I recall in College Station there was a lingerie store called "Romantic Notions"--one of those destined-to-die little local shops with tacky frillyunderthings crowded on bad mannequins around the window, and a bad TV commercial with a woman with some unreconstructed Germanic accent saying, "Do YOU have a ROMANtic NOtion?"
Now I'm knee deep in romantic notions, and no satin and maribou in sight.
Some romantic notions:
- Children are semi-unnatural or hypernatural little elves, wiser than adults, because they have not forgotten the lessons taught to them before they were born. "Trailing clouds of glory" from their pudgy little infant feet and that. Innocence is wiser than experience ("which is to say, failure" as Thoreau will remind us).
- Solitary and meditative young men, who go off on sometimes self-destructive quests inward. Right now I'm reading Ethan Brand, where aforementioned SAMYM (or Sam I am for short) goes off in quest of THE UNPARDONABLE SIN.
- Entirely mixed up senses of individuality and the community, where the crippling isolation of young future writers left home with their books sometimes becomes a sense of their horrible sinful outsideness (in Hawthorne) or their righteous self-reliance (in Thoreau) or their utopian hopes for perfect friendship (in Emerson) or sense of monstrous unnaturalness (in Margaret Fuller's autobiography) or longing for orgiastic or metaphysical unity with some All that transcends the messy and unkind All you find out in the world (most of those with a mystical bone in their body--Whitman is a big example).
- Love of a woman (or man, for Whitman) is the ideal quest for beauty leading you to heaven or metaphysical enlightenment--best accomplished if the woman never really liked you (see Dante) or dies (see Poe).
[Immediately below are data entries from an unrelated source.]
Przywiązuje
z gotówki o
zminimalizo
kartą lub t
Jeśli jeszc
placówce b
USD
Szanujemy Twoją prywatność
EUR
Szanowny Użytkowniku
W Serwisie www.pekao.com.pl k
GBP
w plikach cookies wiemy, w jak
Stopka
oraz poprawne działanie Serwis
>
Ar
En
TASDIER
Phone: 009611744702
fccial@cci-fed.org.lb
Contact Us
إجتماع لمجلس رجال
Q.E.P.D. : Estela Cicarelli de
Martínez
The dichotomy of heaven and earth sometimes leads to fear of contamination via sex or physicality (in Hawthorne or sometimes Eliot) or gets wholly confused or unified (as in Whitman's godlike young men).
- Nature is a mirror, which shines your face back at you (Emerson), though that face might actually be Allah (Rumi) or the same as everyone else's face leading to your death (Poe)
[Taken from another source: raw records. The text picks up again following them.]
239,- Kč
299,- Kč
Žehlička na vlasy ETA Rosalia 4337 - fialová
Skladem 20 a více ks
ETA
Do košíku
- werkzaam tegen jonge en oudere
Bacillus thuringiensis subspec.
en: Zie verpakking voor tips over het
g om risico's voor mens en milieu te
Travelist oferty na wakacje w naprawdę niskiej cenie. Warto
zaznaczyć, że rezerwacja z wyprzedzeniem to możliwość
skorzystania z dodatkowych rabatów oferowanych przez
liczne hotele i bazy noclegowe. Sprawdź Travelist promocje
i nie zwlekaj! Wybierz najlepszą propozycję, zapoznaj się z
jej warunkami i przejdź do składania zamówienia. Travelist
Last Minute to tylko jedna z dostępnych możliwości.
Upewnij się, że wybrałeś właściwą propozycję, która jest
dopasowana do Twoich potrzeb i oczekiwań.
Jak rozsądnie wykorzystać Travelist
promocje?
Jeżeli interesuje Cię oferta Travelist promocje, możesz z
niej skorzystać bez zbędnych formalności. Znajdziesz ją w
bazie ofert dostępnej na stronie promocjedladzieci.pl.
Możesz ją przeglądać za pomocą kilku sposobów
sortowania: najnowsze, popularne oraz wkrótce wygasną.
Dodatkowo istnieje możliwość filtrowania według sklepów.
- Truth is beauty, Beauty truth (Keats) which may mean that the symmetrical and consistent and moving theory is always right (see Poe).
- Reason may be something keeping you from the truth. But acceptance of conventionality always is.
- God is in pieces; you may be one of them. This could be alarming or comforting or heretical.
- Truth is Somewhere Else. You are surrounded by shadows--metaphysical bunny puppets held in front of the divine spotlight. Or maybe not. But definitely things are more complicated or simple than you imagine.
- You probably can't handle the truth, but you certainly can't tell it simply.
Now I'm thinking of a store that sells some of these. Ideally with maribou trim. Or Ideal maribou trim, existing only in a dim reflection of a perfection where collarbones of mannequins are, seen in the light of eternity, bright beyond all telling.